To some, the escalating consolidation of corporate control over culture feels creepy. Authentic culture is not merely a distraction, a pleasant soundtrack to our lives, but the locus of real meaning. The things we enjoy, the culture we identify with, are constitutive parts of our selves. As Nick Hornby ponders in High Fidelity, it’s hard to tell which is more important: what you are like, or what you like. It’s only a small step for culture industry to shift from an economic force shaping what you like into something that decides what you are like. Corporation culture advances a culture of corporations.
To throw out CDs in 2006 and then delete mp3s in 2016 signals a fundamental change to our relationship with music. And perhaps that’s why people are still willing to risk legal action by illegally downloading the new Britney Spears album when they can easily stream it for free. The former still looks like an active engagement with culture, while the latter feels like a passive audio narcotic delivery system. Meaning fades in a posture of passivity.
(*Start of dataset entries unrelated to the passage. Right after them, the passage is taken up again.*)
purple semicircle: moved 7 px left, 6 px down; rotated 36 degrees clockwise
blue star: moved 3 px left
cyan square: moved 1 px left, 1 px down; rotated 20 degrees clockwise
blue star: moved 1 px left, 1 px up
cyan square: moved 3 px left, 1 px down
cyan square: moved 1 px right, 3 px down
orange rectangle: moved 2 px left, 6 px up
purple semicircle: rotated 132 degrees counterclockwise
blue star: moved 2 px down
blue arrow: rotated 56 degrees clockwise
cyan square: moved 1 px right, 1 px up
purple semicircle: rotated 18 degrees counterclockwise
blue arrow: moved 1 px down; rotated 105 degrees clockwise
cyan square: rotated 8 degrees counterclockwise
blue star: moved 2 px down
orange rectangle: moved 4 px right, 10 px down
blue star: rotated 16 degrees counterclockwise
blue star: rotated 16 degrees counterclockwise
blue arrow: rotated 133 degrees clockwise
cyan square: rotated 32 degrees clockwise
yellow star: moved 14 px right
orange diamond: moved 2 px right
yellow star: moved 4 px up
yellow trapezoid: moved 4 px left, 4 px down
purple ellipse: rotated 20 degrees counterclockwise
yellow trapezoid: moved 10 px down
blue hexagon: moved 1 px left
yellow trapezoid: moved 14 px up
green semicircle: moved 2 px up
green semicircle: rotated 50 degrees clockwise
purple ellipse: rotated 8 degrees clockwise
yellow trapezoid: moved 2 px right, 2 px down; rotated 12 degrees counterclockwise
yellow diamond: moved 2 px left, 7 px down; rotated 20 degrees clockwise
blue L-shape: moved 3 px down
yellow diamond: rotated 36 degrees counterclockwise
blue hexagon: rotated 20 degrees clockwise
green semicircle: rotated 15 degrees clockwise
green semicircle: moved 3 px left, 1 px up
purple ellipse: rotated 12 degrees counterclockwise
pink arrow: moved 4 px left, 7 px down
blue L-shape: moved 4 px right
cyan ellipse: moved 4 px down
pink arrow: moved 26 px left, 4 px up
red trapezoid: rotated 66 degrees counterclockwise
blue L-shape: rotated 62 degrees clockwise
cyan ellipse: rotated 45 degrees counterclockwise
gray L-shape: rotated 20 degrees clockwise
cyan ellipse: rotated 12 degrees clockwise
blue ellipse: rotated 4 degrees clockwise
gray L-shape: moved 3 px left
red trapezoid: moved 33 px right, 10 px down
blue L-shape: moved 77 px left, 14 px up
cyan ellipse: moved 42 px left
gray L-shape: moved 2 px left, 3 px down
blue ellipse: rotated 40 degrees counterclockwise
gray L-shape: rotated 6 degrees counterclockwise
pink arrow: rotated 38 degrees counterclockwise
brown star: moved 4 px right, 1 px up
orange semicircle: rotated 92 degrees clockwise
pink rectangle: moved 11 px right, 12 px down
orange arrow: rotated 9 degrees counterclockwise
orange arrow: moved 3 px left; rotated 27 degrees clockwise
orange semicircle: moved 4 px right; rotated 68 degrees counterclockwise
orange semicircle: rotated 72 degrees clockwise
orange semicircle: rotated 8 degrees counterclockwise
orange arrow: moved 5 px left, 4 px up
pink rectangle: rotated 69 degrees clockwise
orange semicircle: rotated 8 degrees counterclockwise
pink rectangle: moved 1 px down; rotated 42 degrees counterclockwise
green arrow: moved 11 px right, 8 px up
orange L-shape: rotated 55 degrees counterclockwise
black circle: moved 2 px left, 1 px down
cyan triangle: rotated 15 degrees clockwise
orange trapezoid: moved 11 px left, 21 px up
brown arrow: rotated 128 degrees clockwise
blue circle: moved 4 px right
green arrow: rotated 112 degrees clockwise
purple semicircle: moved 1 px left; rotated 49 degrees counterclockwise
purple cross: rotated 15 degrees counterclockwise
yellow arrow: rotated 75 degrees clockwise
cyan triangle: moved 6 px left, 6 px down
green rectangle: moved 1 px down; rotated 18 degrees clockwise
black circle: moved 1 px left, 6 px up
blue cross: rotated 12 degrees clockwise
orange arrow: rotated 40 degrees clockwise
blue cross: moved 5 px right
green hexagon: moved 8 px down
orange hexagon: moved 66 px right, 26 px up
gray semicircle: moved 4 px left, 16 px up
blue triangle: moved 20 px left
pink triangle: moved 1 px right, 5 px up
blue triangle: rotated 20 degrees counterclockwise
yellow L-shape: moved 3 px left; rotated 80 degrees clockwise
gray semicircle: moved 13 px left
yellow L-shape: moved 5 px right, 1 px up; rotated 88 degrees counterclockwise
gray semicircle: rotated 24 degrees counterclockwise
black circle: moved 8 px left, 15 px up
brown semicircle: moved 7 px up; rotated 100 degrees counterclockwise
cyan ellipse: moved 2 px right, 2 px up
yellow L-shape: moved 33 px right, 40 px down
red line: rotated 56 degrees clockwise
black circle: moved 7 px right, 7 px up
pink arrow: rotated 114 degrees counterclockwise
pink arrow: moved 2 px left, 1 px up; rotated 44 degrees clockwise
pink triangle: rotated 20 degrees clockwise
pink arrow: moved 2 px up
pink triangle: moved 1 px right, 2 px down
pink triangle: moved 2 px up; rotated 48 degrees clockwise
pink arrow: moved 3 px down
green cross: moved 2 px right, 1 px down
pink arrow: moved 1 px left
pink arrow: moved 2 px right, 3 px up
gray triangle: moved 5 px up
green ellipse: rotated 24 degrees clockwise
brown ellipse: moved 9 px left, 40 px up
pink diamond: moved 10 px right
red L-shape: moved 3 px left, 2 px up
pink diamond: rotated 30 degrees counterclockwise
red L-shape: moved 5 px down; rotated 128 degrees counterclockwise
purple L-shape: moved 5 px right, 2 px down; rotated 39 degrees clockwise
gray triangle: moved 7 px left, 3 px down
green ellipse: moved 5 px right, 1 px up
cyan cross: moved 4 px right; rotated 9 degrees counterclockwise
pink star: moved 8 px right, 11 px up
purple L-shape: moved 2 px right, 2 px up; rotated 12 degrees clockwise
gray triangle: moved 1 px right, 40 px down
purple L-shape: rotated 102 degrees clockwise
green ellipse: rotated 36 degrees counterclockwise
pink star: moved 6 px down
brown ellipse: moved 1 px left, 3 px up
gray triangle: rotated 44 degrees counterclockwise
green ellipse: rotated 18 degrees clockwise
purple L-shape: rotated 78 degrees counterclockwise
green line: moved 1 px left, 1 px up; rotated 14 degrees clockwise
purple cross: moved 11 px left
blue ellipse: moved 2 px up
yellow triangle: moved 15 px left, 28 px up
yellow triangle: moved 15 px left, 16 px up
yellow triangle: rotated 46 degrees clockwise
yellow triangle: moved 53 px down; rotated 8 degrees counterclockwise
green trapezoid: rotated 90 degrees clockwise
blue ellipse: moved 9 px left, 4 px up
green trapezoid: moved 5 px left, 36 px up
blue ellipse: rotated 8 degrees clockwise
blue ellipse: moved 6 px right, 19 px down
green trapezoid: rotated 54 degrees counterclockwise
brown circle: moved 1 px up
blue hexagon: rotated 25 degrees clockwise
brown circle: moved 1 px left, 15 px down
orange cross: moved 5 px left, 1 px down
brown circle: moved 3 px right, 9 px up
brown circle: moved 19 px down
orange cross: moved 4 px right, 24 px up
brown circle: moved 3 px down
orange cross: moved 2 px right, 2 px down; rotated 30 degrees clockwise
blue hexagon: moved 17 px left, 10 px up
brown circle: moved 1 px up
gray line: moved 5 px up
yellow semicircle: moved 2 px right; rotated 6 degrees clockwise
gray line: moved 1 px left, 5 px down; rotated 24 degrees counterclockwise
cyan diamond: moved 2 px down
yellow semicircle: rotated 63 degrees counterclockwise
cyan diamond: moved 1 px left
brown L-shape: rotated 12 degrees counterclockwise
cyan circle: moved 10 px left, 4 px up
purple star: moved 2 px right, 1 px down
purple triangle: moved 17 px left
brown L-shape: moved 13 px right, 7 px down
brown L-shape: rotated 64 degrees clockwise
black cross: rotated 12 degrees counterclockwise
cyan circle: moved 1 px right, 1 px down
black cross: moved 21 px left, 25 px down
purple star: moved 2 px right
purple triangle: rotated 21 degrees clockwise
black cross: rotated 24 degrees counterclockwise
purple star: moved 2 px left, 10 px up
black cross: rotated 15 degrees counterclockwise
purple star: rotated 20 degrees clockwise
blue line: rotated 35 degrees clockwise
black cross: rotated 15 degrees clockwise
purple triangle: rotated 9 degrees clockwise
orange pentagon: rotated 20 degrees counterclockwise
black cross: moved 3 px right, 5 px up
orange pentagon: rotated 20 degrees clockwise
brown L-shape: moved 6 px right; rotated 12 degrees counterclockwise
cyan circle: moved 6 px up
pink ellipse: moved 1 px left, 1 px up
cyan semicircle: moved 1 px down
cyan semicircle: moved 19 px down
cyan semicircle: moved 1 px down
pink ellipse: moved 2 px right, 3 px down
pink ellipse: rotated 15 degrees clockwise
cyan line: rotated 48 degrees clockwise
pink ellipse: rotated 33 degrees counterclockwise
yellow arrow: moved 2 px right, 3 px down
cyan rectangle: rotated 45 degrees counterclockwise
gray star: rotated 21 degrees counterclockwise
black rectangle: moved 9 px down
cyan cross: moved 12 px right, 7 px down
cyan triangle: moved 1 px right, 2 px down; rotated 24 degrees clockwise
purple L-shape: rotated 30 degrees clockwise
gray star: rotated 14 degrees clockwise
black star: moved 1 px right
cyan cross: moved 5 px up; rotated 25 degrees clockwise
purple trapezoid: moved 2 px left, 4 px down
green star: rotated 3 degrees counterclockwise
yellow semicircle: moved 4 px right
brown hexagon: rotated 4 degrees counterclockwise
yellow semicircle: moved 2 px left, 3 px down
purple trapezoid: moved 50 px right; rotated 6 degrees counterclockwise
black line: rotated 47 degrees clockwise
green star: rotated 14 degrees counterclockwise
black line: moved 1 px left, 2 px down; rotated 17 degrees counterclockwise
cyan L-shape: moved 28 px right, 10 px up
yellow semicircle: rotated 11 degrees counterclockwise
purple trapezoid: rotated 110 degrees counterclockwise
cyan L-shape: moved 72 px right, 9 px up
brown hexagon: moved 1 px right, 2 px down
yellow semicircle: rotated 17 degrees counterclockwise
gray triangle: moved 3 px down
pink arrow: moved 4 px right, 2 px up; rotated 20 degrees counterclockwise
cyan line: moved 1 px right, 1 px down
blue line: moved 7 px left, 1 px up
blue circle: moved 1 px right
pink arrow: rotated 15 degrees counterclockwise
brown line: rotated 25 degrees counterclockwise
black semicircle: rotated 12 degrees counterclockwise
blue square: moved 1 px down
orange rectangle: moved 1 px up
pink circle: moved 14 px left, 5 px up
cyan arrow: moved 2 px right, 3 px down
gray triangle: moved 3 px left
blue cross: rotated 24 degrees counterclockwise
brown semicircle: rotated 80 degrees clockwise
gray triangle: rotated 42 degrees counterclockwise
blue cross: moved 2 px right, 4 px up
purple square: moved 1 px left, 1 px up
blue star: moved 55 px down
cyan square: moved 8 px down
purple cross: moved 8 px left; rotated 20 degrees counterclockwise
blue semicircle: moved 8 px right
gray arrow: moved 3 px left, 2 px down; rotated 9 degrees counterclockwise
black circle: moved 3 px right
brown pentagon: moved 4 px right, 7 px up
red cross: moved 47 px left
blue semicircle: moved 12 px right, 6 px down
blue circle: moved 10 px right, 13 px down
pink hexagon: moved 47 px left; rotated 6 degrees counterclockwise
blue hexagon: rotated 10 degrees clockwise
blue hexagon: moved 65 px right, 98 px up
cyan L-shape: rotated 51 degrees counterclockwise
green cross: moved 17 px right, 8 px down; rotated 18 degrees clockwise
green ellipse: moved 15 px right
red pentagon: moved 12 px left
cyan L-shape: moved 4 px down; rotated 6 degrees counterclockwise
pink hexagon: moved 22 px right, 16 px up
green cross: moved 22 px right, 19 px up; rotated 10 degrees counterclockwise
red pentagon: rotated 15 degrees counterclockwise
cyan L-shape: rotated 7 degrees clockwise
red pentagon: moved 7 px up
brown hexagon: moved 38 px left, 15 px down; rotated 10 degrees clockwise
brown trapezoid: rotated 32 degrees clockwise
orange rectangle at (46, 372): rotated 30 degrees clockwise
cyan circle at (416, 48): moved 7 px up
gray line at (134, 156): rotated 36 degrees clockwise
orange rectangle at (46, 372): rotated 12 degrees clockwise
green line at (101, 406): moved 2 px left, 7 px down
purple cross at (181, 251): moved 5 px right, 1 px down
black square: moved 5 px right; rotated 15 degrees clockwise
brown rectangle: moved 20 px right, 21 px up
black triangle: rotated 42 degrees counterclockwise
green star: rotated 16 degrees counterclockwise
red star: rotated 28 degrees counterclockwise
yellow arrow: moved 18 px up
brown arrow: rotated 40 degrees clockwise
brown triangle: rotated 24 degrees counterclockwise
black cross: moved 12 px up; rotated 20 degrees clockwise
My hunch is that people found what.cd meaningful precisely because of its clandestine, transgressive nature. The pleasure was not only in the music itself, but derived also from a sense of forbidden agency. They joined a secret community and broke the law to reconstitute a meaningful relationship with music. To them, it was worth the risk. In that paradoxical sense, content piracy is also about sacrifice.
The word for someone who adopts culture without paying the price is “poseur.” The continuous practice of content piracy, even in light of radical changes to the economics of content distribution, denotes an interesting masochism. What could be more ironic? It’s as though one must pay the price for an authentic relation to culture. But if intellectual property is all about money, then how is authenticity purchased? What the rogue audiophile means to give up isn’t measured in dollars. It’s libidinal cathexis and surplus enjoyment measured in time, effort and risk.
The message behind what.cd’s eulogies and postmortems is that culture cannot simply be handed to you. You have to go and take it.